Pertemuan yang berlangsung di Kantor Pusat Kemdiktisaintek, Gedung D, Jalan Jenderal Sudirman, Senayan, Jakarta, tersebut membahas laporan dugaan pelecehan seksual yang dilakukan oknum dosen Program Studi PGSD Fakultas Ilmu Pendidikan dan Psikologi (FIPP) Unima berinisial DM.
Kasus ini mencuat setelah seorang mahasiswa diduga mengalami tekanan psikologis berat hingga berujung kematian.
Prof Brian Yuliarto menyampaikan duka cita mendalam kepada keluarga korban.
“Pertama-tama, kami menyampaikan belasungkawa dan duka cita yang sedalam-dalamnya kepada keluarga mahasiswa Unima yang diduga menjadi korban pelecehan seksual oleh oknum dosen,” kata Brian.
Ia mengungkapkan, tim Kemdiktisaintek bersama Menteri PPPA dan Rektor Unima telah melakukan kunjungan langsung ke keluarga korban sebagai bentuk empati dan tanggung jawab negara.
Prof Brian juga mengapresiasi langkah cepat pimpinan Unima yang telah menonaktifkan oknum dosen terduga pelaku.
“Kami mengapresiasi Rektor Unima yang bergerak cepat dengan memberikan sanksi penonaktifan terhadap oknum dosen yang diduga kuat melakukan pelanggaran pelecehan seksual terhadap mahasiswanya,” ujarnya.
Menurut Prof Brian, sanksi lanjutan akan diberikan sesuai dengan ketentuan hukum dan regulasi yang berlaku, baik secara administratif maupun hukum pidana.
Ia menegaskan, kasus ini harus menjadi peringatan keras bagi seluruh perguruan tinggi.
“Kami mengimbau seluruh sivitas akademika agar tidak ragu dan tidak malu melaporkan setiap tindakan yang tidak sesuai.
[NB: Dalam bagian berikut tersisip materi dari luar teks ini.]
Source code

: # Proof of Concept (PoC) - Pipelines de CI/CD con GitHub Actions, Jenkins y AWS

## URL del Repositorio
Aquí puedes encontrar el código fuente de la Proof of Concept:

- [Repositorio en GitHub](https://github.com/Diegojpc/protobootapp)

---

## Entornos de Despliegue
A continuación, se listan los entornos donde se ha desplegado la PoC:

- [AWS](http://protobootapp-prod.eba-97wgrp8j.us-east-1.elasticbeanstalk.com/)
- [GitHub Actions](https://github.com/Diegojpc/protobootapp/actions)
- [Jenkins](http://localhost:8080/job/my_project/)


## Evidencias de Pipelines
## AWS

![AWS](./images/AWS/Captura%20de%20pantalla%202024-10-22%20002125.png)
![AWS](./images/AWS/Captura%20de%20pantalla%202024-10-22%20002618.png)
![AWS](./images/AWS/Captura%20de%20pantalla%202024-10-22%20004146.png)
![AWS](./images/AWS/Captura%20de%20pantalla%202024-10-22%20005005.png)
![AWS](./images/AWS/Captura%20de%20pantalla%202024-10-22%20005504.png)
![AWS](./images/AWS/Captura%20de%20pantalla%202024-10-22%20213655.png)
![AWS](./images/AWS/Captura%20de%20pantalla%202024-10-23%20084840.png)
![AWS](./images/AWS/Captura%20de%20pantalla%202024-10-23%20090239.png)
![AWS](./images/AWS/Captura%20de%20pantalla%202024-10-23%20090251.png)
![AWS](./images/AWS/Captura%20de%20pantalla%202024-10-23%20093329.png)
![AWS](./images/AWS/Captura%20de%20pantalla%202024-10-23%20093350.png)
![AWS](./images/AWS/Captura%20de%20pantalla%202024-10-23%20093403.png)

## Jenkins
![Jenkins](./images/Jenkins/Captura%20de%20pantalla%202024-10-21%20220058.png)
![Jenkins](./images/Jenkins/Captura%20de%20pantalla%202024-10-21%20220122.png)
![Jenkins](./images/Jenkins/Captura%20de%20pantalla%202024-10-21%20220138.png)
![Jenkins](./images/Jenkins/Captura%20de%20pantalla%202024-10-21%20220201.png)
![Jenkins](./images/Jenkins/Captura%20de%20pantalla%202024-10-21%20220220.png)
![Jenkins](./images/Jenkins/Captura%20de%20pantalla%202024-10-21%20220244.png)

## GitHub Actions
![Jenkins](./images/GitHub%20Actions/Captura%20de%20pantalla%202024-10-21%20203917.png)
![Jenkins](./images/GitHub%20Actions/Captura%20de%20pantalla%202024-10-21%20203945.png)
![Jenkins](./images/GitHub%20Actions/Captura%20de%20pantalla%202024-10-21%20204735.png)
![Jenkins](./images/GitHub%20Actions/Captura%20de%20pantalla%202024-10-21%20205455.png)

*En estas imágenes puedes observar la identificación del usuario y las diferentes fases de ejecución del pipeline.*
Negara menjamin perlindungan terhadap pelapor. Kasus ini harus menjadi pembelajaran bersama agar kampus benar-benar menjadi ruang aman,” tegas Brian.
Sementara itu, Menteri PPPA Arifatul Choiri Fauzi menekankan pentingnya sinergi lintas kementerian dalam pencegahan kekerasan seksual di lingkungan kampus.
“Pertemuan ini untuk memperkuat kolaborasi antara Kemdiktisaintek dan KPPPA agar regulasi yang ada berjalan efektif. Pencegahan dan sosialisasi harus dilakukan secara masif di kampus-kampus,” kata Arifatul.
Ia menambahkan, respons cepat dan mekanisme perlindungan korban harus menjadi standar di seluruh perguruan tinggi.
“Intinya adalah sinergi dan kolaborasi berkelanjutan agar peristiwa serupa tidak terulang di dunia pendidikan tinggi,” pungkasnya.